> [WORK REQUEST]: I'd like the entries reproduced exactly, with all pictures omitted.

◇ ◇ ◇ ◇ ◇ ◇ ◇

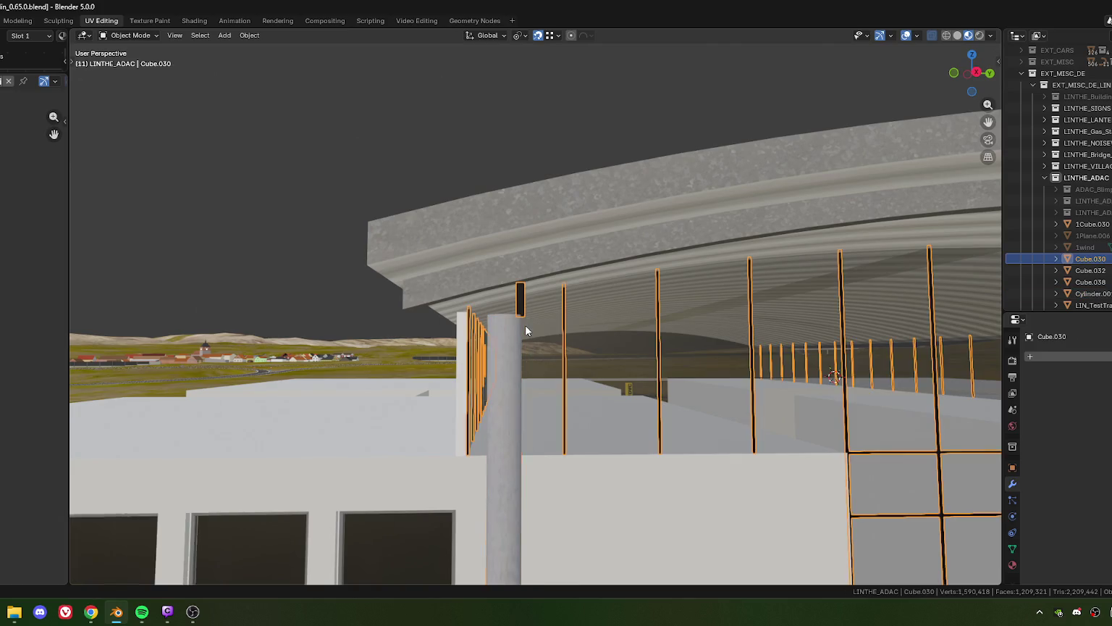
# - Shift the facade's end bar 0.226406/2 (0.1132 m) along X onto the moved pillar
pyautogui.press('Tab')
pyautogui.moveTo(529, 324); pyautogui.dragTo(529, 324)
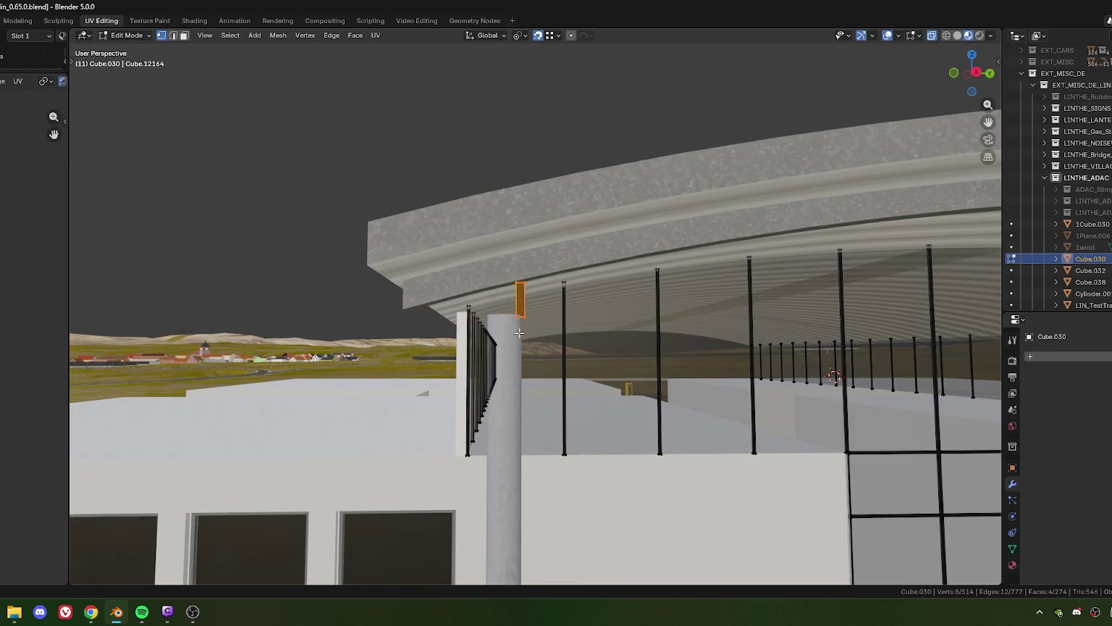
pyautogui.moveTo(528, 324); pyautogui.dragTo(527, 360)
pyautogui.press('g')
pyautogui.press('x')
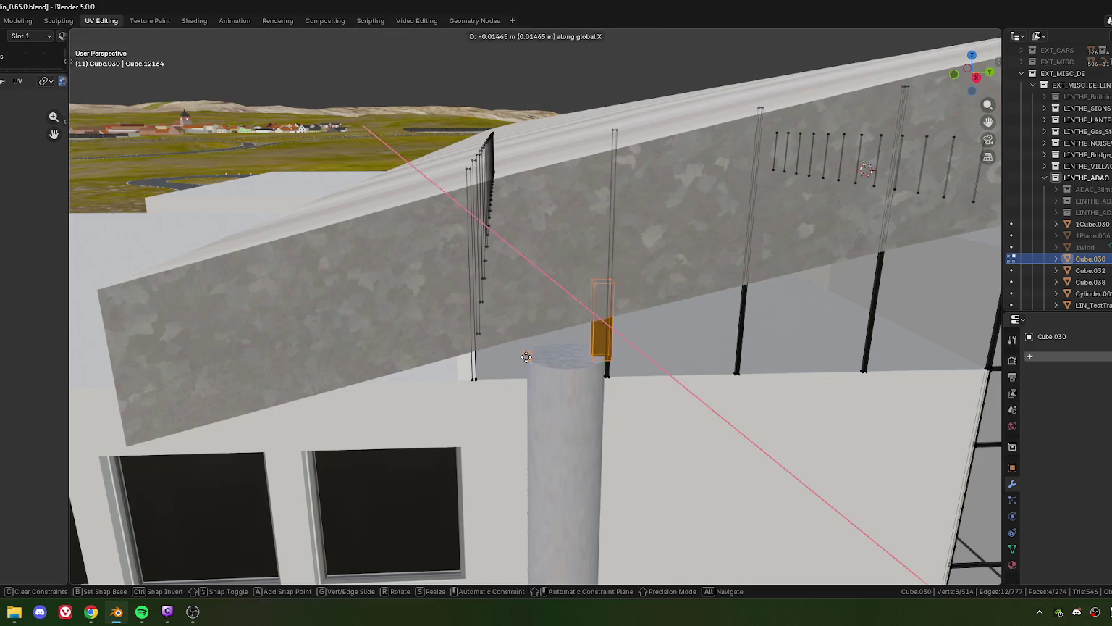
pyautogui.click(551, 363)
pyautogui.moveTo(612, 360); pyautogui.dragTo(583, 364)
pyautogui.press('g')
pyautogui.press('x')
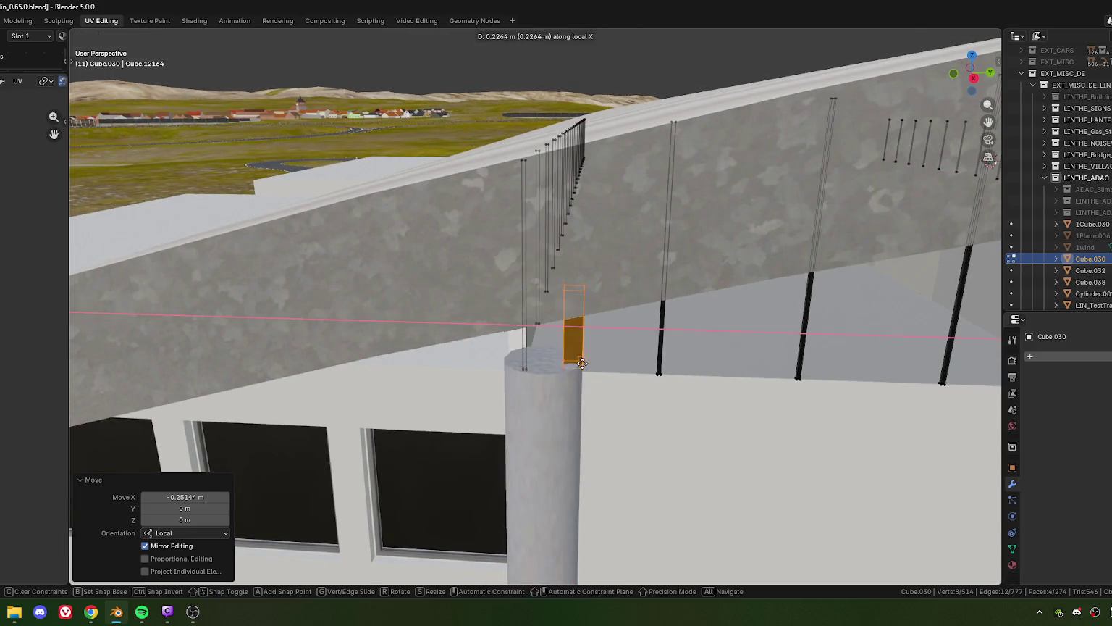
pyautogui.click(582, 366)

◇ ◇ ◇ ◇ ◇ ◇ ◇

> [THE COMPLETED TASK]:
# - Shift the facade's end bar 0.226406/2 (0.1132 m) along X onto the moved pillar
pyautogui.press('Tab')
pyautogui.moveTo(529, 324); pyautogui.dragTo(529, 324)
pyautogui.moveTo(528, 324); pyautogui.dragTo(527, 360)
pyautogui.press('g')
pyautogui.press('x')
pyautogui.click(551, 363)
pyautogui.moveTo(612, 360); pyautogui.dragTo(583, 364)
pyautogui.press('g')
pyautogui.press('x')
pyautogui.click(582, 366)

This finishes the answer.